* **PASSAGE SHOWN**:
Empowering employees to choose — with their manager’s permission— whether they want to continue face-to-face interactions gives the IRS workforce unprecedented freedom.
That freedom has sparked confusion with risk-adverse IRS managers, many of whom are accustomed to being told what to do, said Chad Hooper, president of the Professional Managers Association, which represents supervisors at the agency.
“[We’ve] never in our careers been in a situation where employees have been empowered to that extent,” he said in an interview. “In our offices — in our walk-in offices especially — we’re seeing this week a lot of confusion around what the walk-in office should be doing. Is it open to the public? What if it’s an office with one or two staff and neither of them feel comfortable, does that mean the office is closed and for what duration?”
Taxpayer assistance centers (TACs) are still open, but managers recently learned they’d open with limited services, Hooper said.

* **GIVEN REQUEST**: In the IRS passage, please name the organization Chad Hooper leads as president.

* **GIVEN DATA**:
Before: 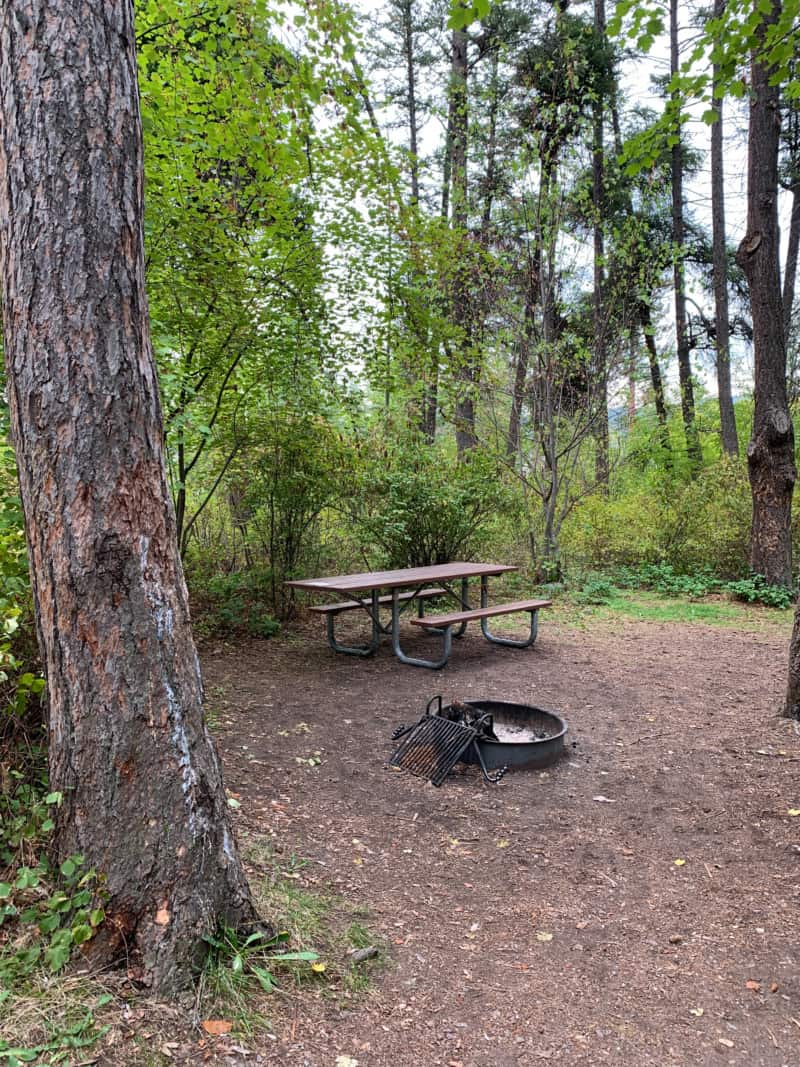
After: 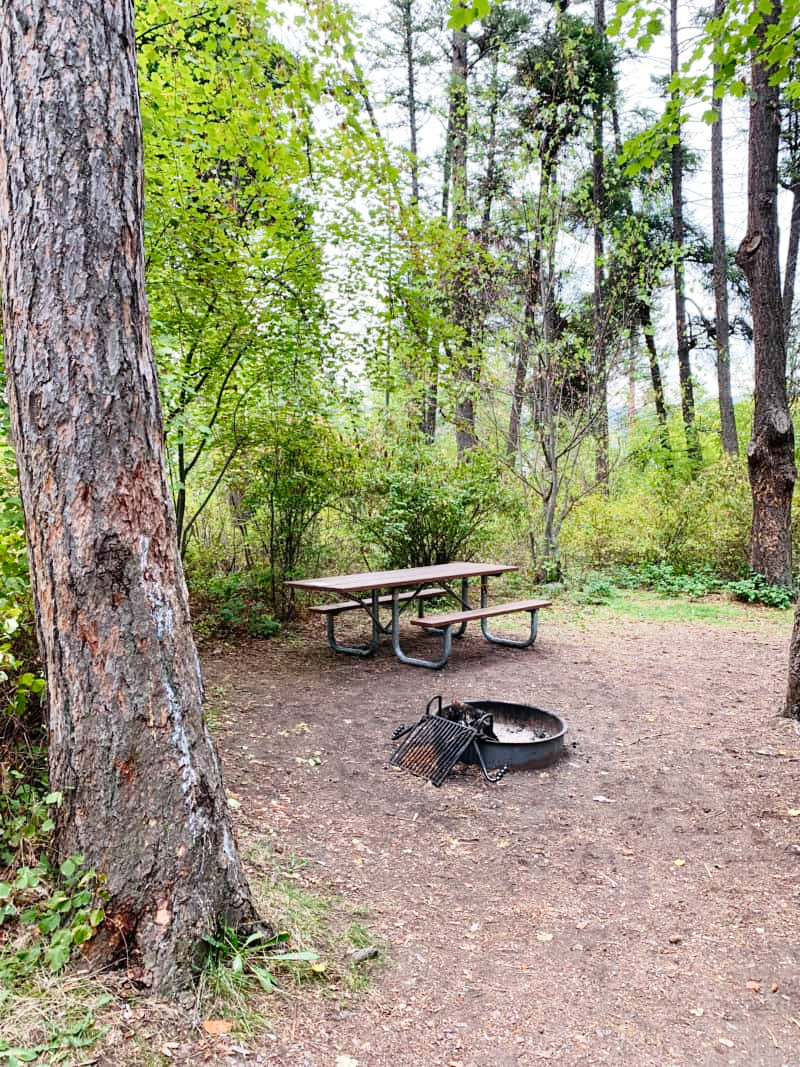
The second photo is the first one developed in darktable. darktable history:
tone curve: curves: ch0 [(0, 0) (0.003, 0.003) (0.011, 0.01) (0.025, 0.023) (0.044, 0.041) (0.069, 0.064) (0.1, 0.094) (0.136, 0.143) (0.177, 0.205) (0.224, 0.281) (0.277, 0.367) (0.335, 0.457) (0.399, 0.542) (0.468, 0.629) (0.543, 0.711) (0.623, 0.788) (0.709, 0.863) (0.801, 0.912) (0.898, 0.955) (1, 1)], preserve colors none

* **COMPLETE ANSWER**: The Professional Managers Association